What is required ::
Please copy the data below exactly; none of the pictures in it belong in the copy.

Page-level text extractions
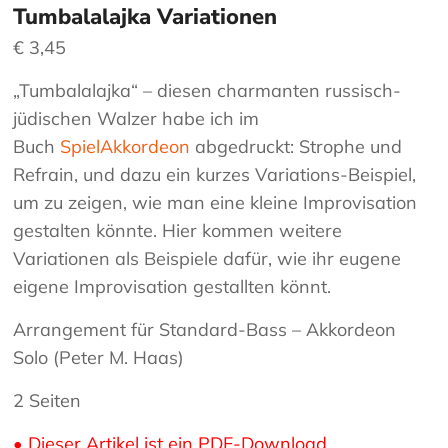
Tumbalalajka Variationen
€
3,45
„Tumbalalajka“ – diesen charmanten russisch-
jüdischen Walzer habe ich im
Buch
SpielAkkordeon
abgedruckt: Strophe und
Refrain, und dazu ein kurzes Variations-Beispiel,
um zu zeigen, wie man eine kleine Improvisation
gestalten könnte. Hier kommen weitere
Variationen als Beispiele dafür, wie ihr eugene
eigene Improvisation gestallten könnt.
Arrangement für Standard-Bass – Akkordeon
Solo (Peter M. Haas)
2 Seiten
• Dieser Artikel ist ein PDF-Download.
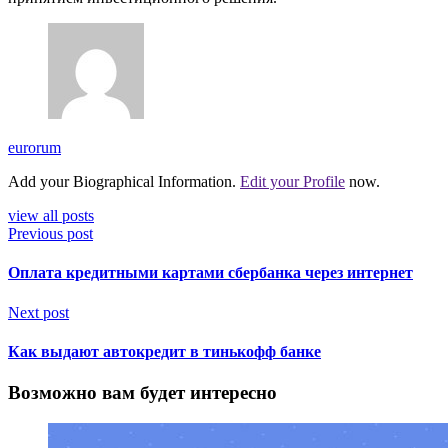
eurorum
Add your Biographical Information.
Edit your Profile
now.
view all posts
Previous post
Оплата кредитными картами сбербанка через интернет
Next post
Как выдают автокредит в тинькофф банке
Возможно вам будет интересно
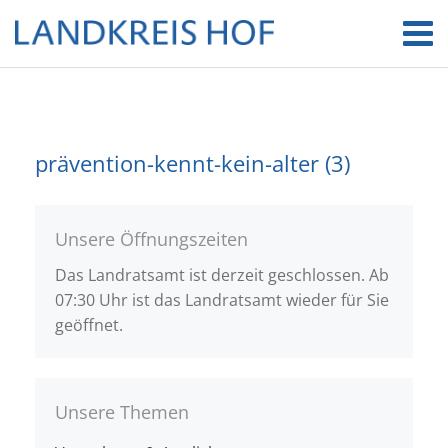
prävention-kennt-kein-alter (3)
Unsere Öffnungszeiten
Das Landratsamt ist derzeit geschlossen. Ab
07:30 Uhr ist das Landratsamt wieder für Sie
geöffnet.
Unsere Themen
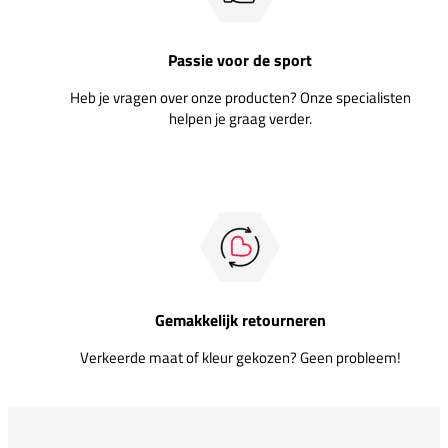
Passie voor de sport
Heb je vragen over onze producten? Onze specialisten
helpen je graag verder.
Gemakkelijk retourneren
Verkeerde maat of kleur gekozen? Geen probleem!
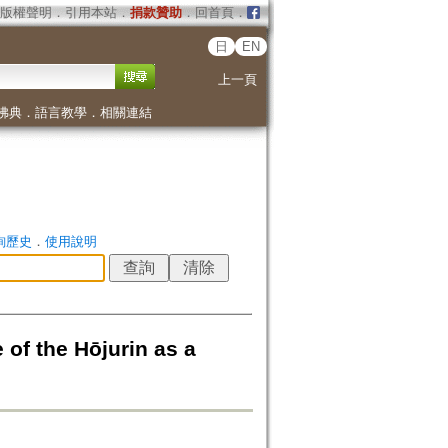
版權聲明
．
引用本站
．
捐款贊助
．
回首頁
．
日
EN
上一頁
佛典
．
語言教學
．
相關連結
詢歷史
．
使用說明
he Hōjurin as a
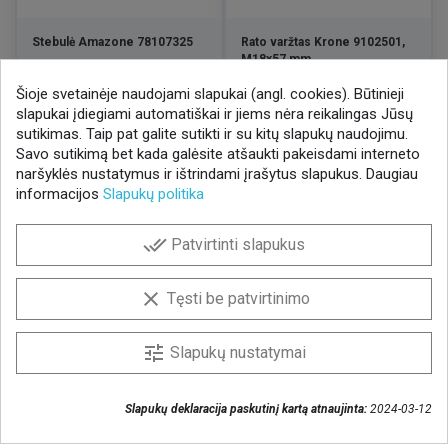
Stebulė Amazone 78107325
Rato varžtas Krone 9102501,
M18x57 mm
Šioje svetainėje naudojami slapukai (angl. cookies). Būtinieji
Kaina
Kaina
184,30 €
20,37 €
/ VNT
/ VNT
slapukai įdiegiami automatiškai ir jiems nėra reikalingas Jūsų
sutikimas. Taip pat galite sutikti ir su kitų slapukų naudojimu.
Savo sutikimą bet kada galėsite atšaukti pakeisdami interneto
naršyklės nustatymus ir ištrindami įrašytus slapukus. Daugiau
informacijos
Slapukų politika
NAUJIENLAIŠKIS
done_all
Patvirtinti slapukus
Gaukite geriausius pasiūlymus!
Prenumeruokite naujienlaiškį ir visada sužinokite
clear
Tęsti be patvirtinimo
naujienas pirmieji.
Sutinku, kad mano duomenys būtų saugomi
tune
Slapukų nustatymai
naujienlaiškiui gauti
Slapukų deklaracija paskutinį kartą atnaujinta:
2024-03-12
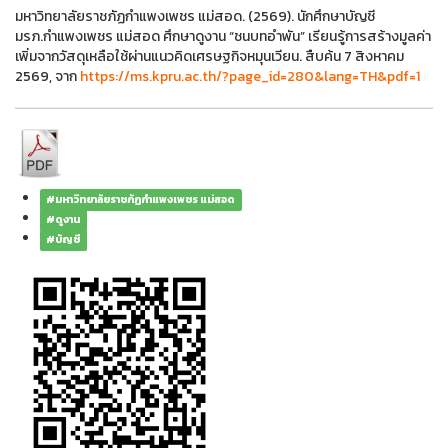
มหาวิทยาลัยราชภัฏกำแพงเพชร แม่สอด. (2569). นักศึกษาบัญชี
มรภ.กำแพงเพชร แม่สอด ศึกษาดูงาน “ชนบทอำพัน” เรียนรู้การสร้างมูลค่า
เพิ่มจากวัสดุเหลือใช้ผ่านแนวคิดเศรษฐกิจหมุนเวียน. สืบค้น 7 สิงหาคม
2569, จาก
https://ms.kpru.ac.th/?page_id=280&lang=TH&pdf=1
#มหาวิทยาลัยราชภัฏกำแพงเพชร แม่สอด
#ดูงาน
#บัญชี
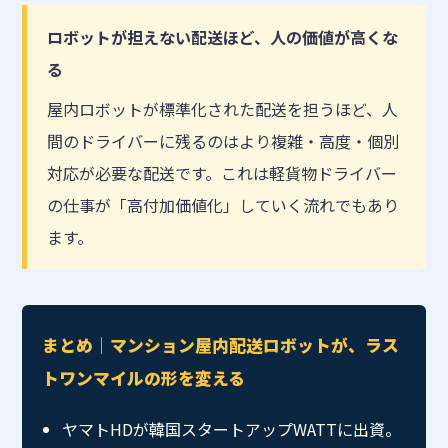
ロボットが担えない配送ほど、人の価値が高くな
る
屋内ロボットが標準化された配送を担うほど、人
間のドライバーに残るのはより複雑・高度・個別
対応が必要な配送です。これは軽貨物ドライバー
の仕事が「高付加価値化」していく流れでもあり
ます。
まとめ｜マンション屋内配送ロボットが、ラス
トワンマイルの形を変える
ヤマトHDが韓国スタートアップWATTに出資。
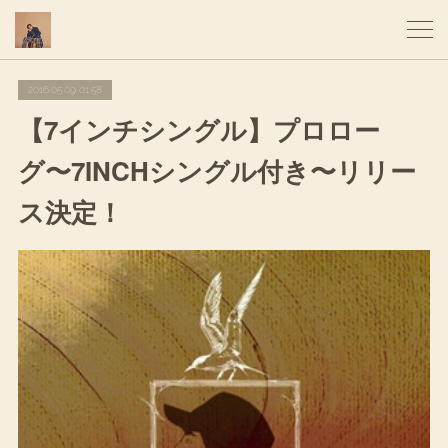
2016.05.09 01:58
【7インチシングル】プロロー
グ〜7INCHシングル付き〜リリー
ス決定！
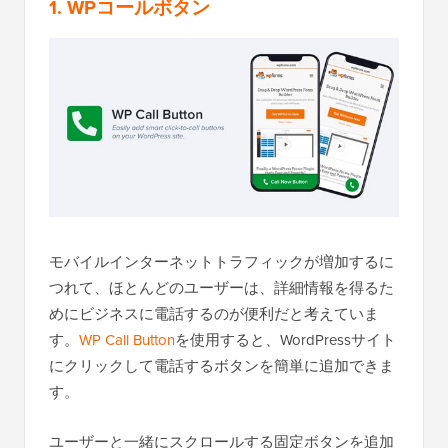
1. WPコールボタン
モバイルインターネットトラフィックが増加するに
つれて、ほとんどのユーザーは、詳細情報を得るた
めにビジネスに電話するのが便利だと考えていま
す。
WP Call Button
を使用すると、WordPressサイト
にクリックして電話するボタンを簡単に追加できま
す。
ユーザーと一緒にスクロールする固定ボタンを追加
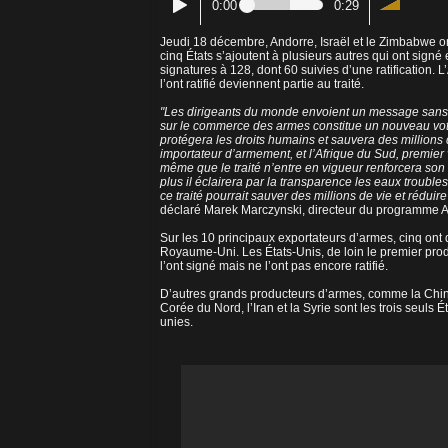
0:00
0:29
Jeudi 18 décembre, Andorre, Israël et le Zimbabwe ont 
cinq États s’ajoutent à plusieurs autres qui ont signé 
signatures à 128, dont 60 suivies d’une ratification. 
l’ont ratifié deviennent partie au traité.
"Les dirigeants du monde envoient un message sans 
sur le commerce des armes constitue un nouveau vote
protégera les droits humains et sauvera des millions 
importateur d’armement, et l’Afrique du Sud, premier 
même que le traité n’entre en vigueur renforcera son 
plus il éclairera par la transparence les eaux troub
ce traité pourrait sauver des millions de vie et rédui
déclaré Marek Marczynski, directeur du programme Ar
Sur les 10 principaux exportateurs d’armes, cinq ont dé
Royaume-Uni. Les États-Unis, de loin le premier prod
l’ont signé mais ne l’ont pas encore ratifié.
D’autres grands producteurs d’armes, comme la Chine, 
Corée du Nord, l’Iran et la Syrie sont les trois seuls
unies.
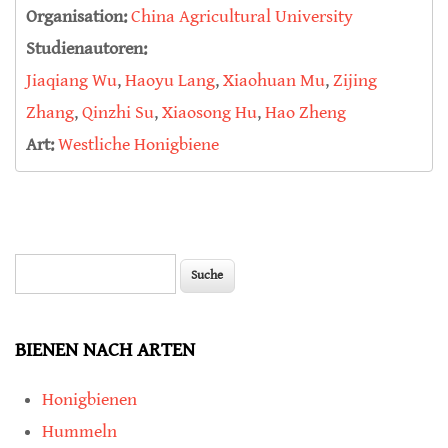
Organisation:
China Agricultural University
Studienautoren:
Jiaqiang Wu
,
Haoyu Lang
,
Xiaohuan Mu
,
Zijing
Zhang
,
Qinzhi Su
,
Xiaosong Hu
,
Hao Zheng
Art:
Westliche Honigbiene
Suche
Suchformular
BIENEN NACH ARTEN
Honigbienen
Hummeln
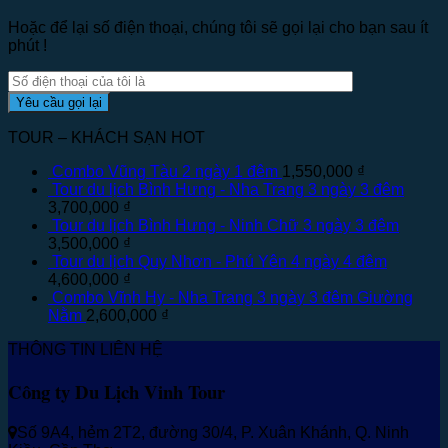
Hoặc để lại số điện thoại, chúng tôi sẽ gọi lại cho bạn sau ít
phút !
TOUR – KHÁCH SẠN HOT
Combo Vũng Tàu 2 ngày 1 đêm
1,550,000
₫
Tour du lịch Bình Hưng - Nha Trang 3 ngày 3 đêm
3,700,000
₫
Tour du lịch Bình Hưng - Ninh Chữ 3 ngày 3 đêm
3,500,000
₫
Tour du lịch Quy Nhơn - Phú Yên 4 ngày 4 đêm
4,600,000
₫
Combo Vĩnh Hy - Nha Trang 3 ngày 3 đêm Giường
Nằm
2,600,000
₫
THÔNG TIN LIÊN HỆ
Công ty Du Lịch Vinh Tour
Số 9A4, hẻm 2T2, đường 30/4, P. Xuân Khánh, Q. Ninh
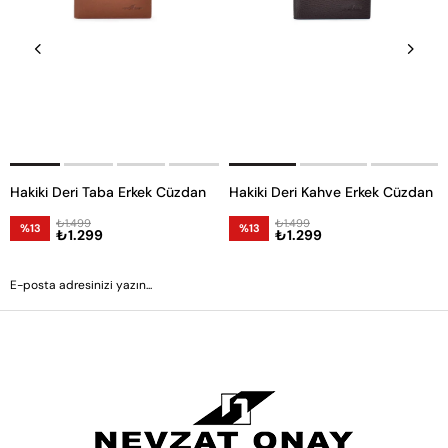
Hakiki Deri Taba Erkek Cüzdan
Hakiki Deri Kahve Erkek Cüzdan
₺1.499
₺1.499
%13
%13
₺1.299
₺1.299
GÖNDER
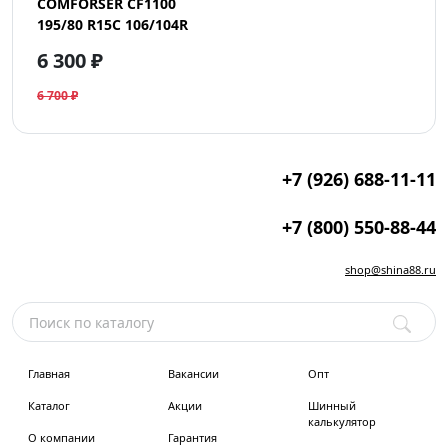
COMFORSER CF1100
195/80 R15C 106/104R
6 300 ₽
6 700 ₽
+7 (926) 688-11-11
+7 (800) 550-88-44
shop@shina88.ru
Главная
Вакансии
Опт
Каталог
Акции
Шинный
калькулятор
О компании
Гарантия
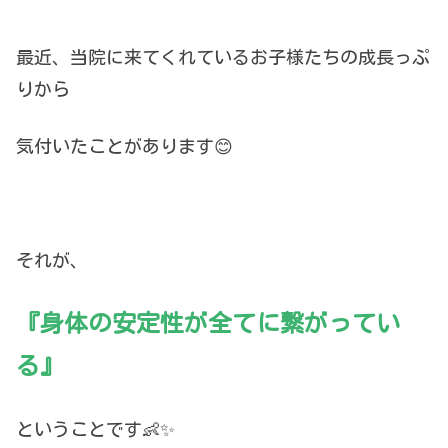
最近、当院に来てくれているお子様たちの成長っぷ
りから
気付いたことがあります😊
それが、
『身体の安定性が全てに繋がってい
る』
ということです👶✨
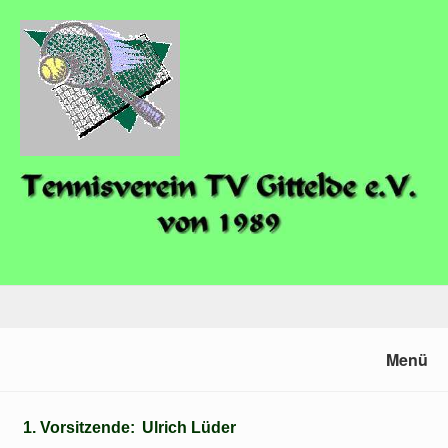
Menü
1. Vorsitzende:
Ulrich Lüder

Exercise response ::
Tumbalalajka Variationen
€
3,45
„Tumbalalajka“ – diesen charmanten russisch-
jüdischen Walzer habe ich im
Buch
SpielAkkordeon
abgedruckt: Strophe und
Refrain, und dazu ein kurzes Variations-Beispiel,
um zu zeigen, wie man eine kleine Improvisation
gestalten könnte. Hier kommen weitere
Variationen als Beispiele dafür, wie ihr eugene
eigene Improvisation gestallten könnt.
Arrangement für Standard-Bass – Akkordeon
Solo (Peter M. Haas)
2 Seiten
• Dieser Artikel ist ein PDF-Download.
eurorum
Add your Biographical Information.
Edit your Profile
now.
view all posts
Previous post
Оплата кредитными картами сбербанка через интернет
Next post
Как выдают автокредит в тинькофф банке
Возможно вам будет интересно
prävention-kennt-kein-alter (3)
Unsere Öffnungszeiten
Das Landratsamt ist derzeit geschlossen. Ab
07:30 Uhr ist das Landratsamt wieder für Sie
geöffnet.
Unsere Themen
Passie voor de sport
Heb je vragen over onze producten? Onze specialisten
helpen je graag verder.
Gemakkelijk retourneren
Verkeerde maat of kleur gekozen? Geen probleem!
版權聲明
．
引用本站
．
捐款贊助
．
回首頁
．
日
EN
上一頁
佛典
．
語言教學
．
相關連結
詢歷史
．
使用說明
he Hōjurin as a
Stebulė Amazone 78107325
Rato varžtas Krone 9102501,
M18x57 mm
Šioje svetainėje naudojami slapukai (angl. cookies). Būtinieji
Kaina
Kaina
184,30 €
20,37 €
/ VNT
/ VNT
slapukai įdiegiami automatiškai ir jiems nėra reikalingas Jūsų
sutikimas. Taip pat galite sutikti ir su kitų slapukų naudojimu.
Savo sutikimą bet kada galėsite atšaukti pakeisdami interneto
naršyklės nustatymus ir ištrindami įrašytus slapukus. Daugiau
informacijos
Slapukų politika
NAUJIENLAIŠKIS
done_all
Patvirtinti slapukus
Gaukite geriausius pasiūlymus!
Prenumeruokite naujienlaiškį ir visada sužinokite
clear
Tęsti be patvirtinimo
naujienas pirmieji.
Sutinku, kad mano duomenys būtų saugomi
tune
Slapukų nustatymai
naujienlaiškiui gauti
Slapukų deklaracija paskutinį kartą atnaujinta:
2024-03-12
มหาวิทยาลัยราชภัฏกำแพงเพชร แม่สอด. (2569). นักศึกษาบัญชี
มรภ.กำแพงเพชร แม่สอด ศึกษาดูงาน “ชนบทอำพัน” เรียนรู้การสร้างมูลค่า
เพิ่มจากวัสดุเหลือใช้ผ่านแนวคิดเศรษฐกิจหมุนเวียน. สืบค้น 7 สิงหาคม
2569, จาก
https://ms.kpru.ac.th/?page_id=280&lang=TH&pdf=1
#มหาวิทยาลัยราชภัฏกำแพงเพชร แม่สอด
#ดูงาน
#บัญชี
ロボットが担えない配送ほど、人の価値が高くな
る
屋内ロボットが標準化された配送を担うほど、人
間のドライバーに残るのはより複雑・高度・個別
対応が必要な配送です。これは軽貨物ドライバー
の仕事が「高付加価値化」していく流れでもあり
ます。
まとめ｜マンション屋内配送ロボットが、ラス
トワンマイルの形を変える
ヤマトHDが韓国スタートアップWATTに出資。
2016.05.09 01:58
【7インチシングル】プロロー
グ〜7INCHシングル付き〜リリー
ス決定！
1. WPコールボタン
モバイルインターネットトラフィックが増加するに
つれて、ほとんどのユーザーは、詳細情報を得るた
めにビジネスに電話するのが便利だと考えていま
す。
WP Call Button
を使用すると、WordPressサイト
にクリックして電話するボタンを簡単に追加できま
す。
ユーザーと一緒にスクロールする固定ボタンを追加
0:00
0:29
Jeudi 18 décembre, Andorre, Israël et le Zimbabwe ont 
cinq États s’ajoutent à plusieurs autres qui ont signé 
signatures à 128, dont 60 suivies d’une ratification. 
l’ont ratifié deviennent partie au traité.
"Les dirigeants du monde envoient un message sans 
sur le commerce des armes constitue un nouveau vote
protégera les droits humains et sauvera des millions 
importateur d’armement, et l’Afrique du Sud, premier 
même que le traité n’entre en vigueur renforcera son 
plus il éclairera par la transparence les eaux troub
ce traité pourrait sauver des millions de vie et rédui
déclaré Marek Marczynski, directeur du programme Ar
Sur les 10 principaux exportateurs d’armes, cinq ont dé
Royaume-Uni. Les États-Unis, de loin le premier prod
l’ont signé mais ne l’ont pas encore ratifié.
D’autres grands producteurs d’armes, comme la Chine, 
Corée du Nord, l’Iran et la Syrie sont les trois seuls
unies.
Organisation:
China Agricultural University
Studienautoren:
Jiaqiang Wu
,
Haoyu Lang
,
Xiaohuan Mu
,
Zijing
Zhang
,
Qinzhi Su
,
Xiaosong Hu
,
Hao Zheng
Art:
Westliche Honigbiene
Suche
Suchformular
BIENEN NACH ARTEN
Honigbienen
Hummeln
Hoặc để lại số điện thoại, chúng tôi sẽ gọi lại cho bạn sau ít
phút !
TOUR – KHÁCH SẠN HOT
Combo Vũng Tàu 2 ngày 1 đêm
1,550,000
₫
Tour du lịch Bình Hưng - Nha Trang 3 ngày 3 đêm
3,700,000
₫
Tour du lịch Bình Hưng - Ninh Chữ 3 ngày 3 đêm
3,500,000
₫
Tour du lịch Quy Nhơn - Phú Yên 4 ngày 4 đêm
4,600,000
₫
Combo Vĩnh Hy - Nha Trang 3 ngày 3 đêm Giường
Nằm
2,600,000
₫
THÔNG TIN LIÊN HỆ
Công ty Du Lịch Vinh Tour
Số 9A4, hẻm 2T2, đường 30/4, P. Xuân Khánh, Q. Ninh
Hakiki Deri Taba Erkek Cüzdan
Hakiki Deri Kahve Erkek Cüzdan
₺1.499
₺1.499
%13
%13
₺1.299
₺1.299
GÖNDER
COMFORSER CF1100
195/80 R15C 106/104R
6 300 ₽
6 700 ₽
+7 (926) 688-11-11
+7 (800) 550-88-44
shop@shina88.ru
Главная
Вакансии
Опт
Каталог
Акции
Шинный
калькулятор
О компании
Гарантия
最近、当院に来てくれているお子様たちの成長っぷ
りから
気付いたことがあります😊
それが、
『身体の安定性が全てに繋がってい
る』
ということです👶✨
Menü
1. Vorsitzende:
Ulrich Lüder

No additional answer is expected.